O jornalista da VISÃO, Miguel Carvalho, acaba de publicar um livro (Quando Portugal Ardeu, Oficina do Livro) a todos os títulos apaixonante. Na sinopse, pode perceber-se que o autor responde a perguntas que estavam sem resposta há mais de quatro décadas:
Quem foram as primeiras vítimas mortais da democracia? Por que razão foram assassinados Padre Max, Rosinda Teixeira e Joaquim Ferreira Torres? Quem protegia e que segredos escondia a rede bombista de extrema-direita? Como é que a Igreja mobilizou e abençoou a luta contra o comunismo? O que sabia a PJ sobre o terrorismo político e tudo o que nunca chegou a julgamento?
Miguel Carvalho dá-nos, assim, uma outra face do PREC, aquela que os vencedores nunca relatam, a da violência anti-comunista que varreu o País, a partir de uma concentração de agricultores, em Rio Maior, no verão quente de 1975. Uma semana depois, em Alcobaça, uma pedrada acertava poucos centímetros acima da cabeça de Álvaro Cunhal, de visita à então vila, e que assomara à janela da sede local do PCP, rapidamente assaltada, com o líder comunista a ser evacuado pelas traseiras.

+--

## Exercício proposto 1:
Reproduz fielmente o trecho do texto sobre o livro Quando Portugal Ardeu que começa em "O jornalista da" e termina em "chegou a julgamento?".
## Exercício proposto 2:
Segundo o texto sobre o livro Quando Portugal Ardeu, em que localidade se realizou a concentração de agricultores a partir da qual a violência anticomunista varreu o País?

[Registos de uma recolha de dados]
+--

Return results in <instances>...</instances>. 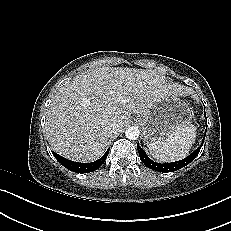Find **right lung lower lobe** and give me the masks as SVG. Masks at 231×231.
<instances>
[{"label":"right lung lower lobe","instance_id":"1","mask_svg":"<svg viewBox=\"0 0 231 231\" xmlns=\"http://www.w3.org/2000/svg\"><path fill=\"white\" fill-rule=\"evenodd\" d=\"M109 153V149L106 151V153L98 160L91 162V163H79L74 162L71 160H68L55 152H53L55 158L58 162H60L64 167L69 169L70 171L76 172V173H89L97 170L106 160Z\"/></svg>","mask_w":231,"mask_h":231}]
</instances>
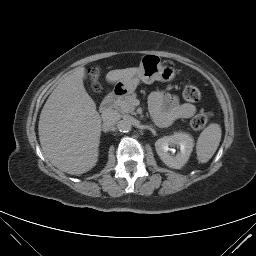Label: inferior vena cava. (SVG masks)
<instances>
[{
  "label": "inferior vena cava",
  "mask_w": 256,
  "mask_h": 256,
  "mask_svg": "<svg viewBox=\"0 0 256 256\" xmlns=\"http://www.w3.org/2000/svg\"><path fill=\"white\" fill-rule=\"evenodd\" d=\"M103 126L109 130L115 126L120 120V114L116 110H107L102 114Z\"/></svg>",
  "instance_id": "1"
}]
</instances>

+--

## Resposta completa 1:
O jornalista da VISÃO, Miguel Carvalho, acaba de publicar um livro (Quando Portugal Ardeu, Oficina do Livro) a todos os títulos apaixonante. Na sinopse, pode perceber-se que o autor responde a perguntas que estavam sem resposta há mais de quatro décadas:
Quem foram as primeiras vítimas mortais da democracia? Por que razão foram assassinados Padre Max, Rosinda Teixeira e Joaquim Ferreira Torres? Quem protegia e que segredos escondia a rede bombista de extrema-direita? Como é que a Igreja mobilizou e abençoou a luta contra o comunismo? O que sabia a PJ sobre o terrorismo político e tudo o que nunca chegou a julgamento?

## Resposta completa 2:
Em Rio Maior, no verão quente de 1975.